4‑miesięczny chłopczyk w szpitalu, policja zatrzymała jego ojca
Z licznymi obrażeniami głowy oraz
podejrzeniem pęknięcia podstawy czaszki trafił do
katowickiego szpitala czteromiesięczny Bartek. Policja podejrzewa,
że dziecko mogło paść ofiarą przemocy. Zatrzymano ojca chłopczyka.
24.07.2005 | aktual.: 24.07.2005 16:09
Dziecko przyniosła w niedzielę do szpitala jego 20-letnia matka. Pracownicy szpitala zawiadomili policję. 24-letni ojciec chłopczyka, konkubent jego matki, został zatrzymany do wyjaśnienia sprawy - powiedział Janusz Jończyk z zespołu prasowego śląskiej policji. Matka tłumaczyła, że dziecko jest w takim stanie od wczorajszego wieczora, ale konkubent nie pozwolił jej wyjść z mieszkania.
Dziecko trafiło do Górnośląskiego Centrum Zdrowia Dziecka i Matki w Katowicach. W ocenie lekarzy, choć malec ma poważne obrażenia głowy z podejrzeniem pęknięcia podstawy czaszki. Jego życiu nie grozi jednak niebezpieczeństwo.
W niedzielę po południu 24-latek był przesłuchiwany. Podejrzenia policjantów wzbudziły jego niekonsekwentne zeznania.

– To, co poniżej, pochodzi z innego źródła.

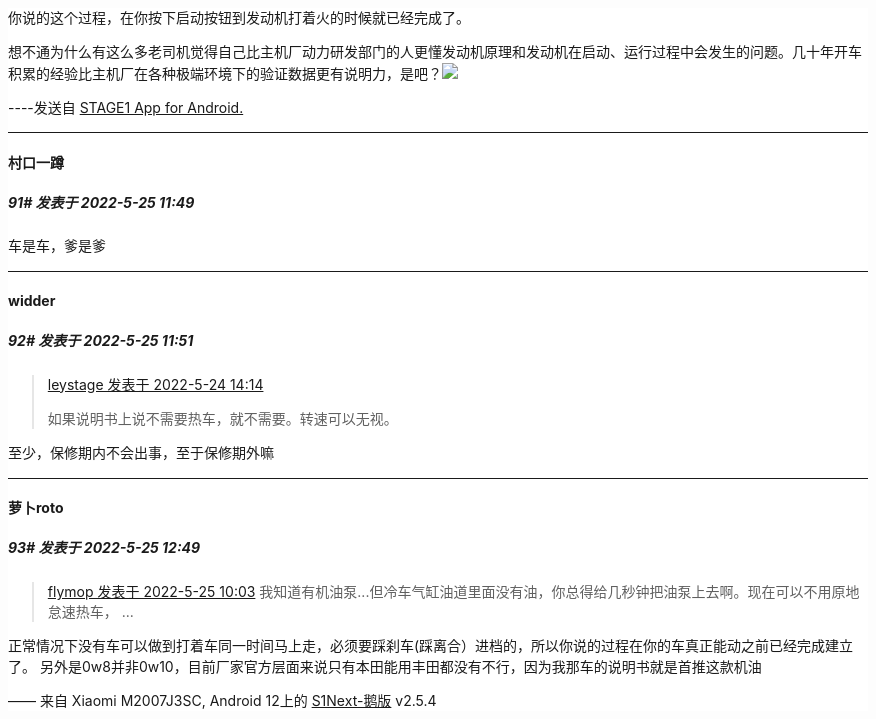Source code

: 你说的这个过程，在你按下启动按钮到发动机打着火的时候就已经完成了。

想不通为什么有这么多老司机觉得自己比主机厂动力研发部门的人更懂发动机原理和发动机在启动、运行过程中会发生的问题。几十年开车积累的经验比主机厂在各种极端环境下的验证数据更有说明力，是吧？<img src="https://static.saraba1st.com/image/smiley/face2017/226.png" referrerpolicy="no-referrer">

----发送自 [STAGE1 App for Android.](http://stage1.5j4m.com/?1.37)



*****

####  村口一蹲  
##### 91#       发表于 2022-5-25 11:49

车是车，爹是爹

*****

####  widder  
##### 92#       发表于 2022-5-25 11:51

<blockquote><a href="httphttps://bbs.saraba1st.com/2b/forum.php?mod=redirect&amp;goto=findpost&amp;pid=55968819&amp;ptid=2071177" target="_blank">leystage 发表于 2022-5-24 14:14</a>

如果说明书上说不需要热车，就不需要。转速可以无视。</blockquote>
至少，保修期内不会出事，至于保修期外嘛



*****

####  萝卜roto  
##### 93#       发表于 2022-5-25 12:49

<blockquote><a href="httphttps://bbs.saraba1st.com/2b/forum.php?mod=redirect&amp;goto=findpost&amp;pid=55980043&amp;ptid=2071177" target="_blank">flymop 发表于 2022-5-25 10:03</a>
我知道有机油泵...但冷车气缸油道里面没有油，你总得给几秒钟把油泵上去啊。现在可以不用原地怠速热车， ...</blockquote>
正常情况下没有车可以做到打着车同一时间马上走，必须要踩刹车(踩离合）进档的，所以你说的过程在你的车真正能动之前已经完成建立了。
另外是0w8并非0w10，目前厂家官方层面来说只有本田能用丰田都没有不行，因为我那车的说明书就是首推这款机油

—— 来自 Xiaomi M2007J3SC, Android 12上的 [S1Next-鹅版](https://github.com/ykrank/S1-Next/releases) v2.5.4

Najpierw mężczyzna tłumaczył, że chłopczyk spadł z wersalki, a gdy lekarze wykluczyli, że obrażenia dziecka mogły powstać od takiego wypadku, powiedział, że chłopczyk wypadł mu nagle z rąk na posadzkę w kuchni. Policjanci podejrzewają jednak, że Bartek mógł paść ofiarą agresji swojego ojca.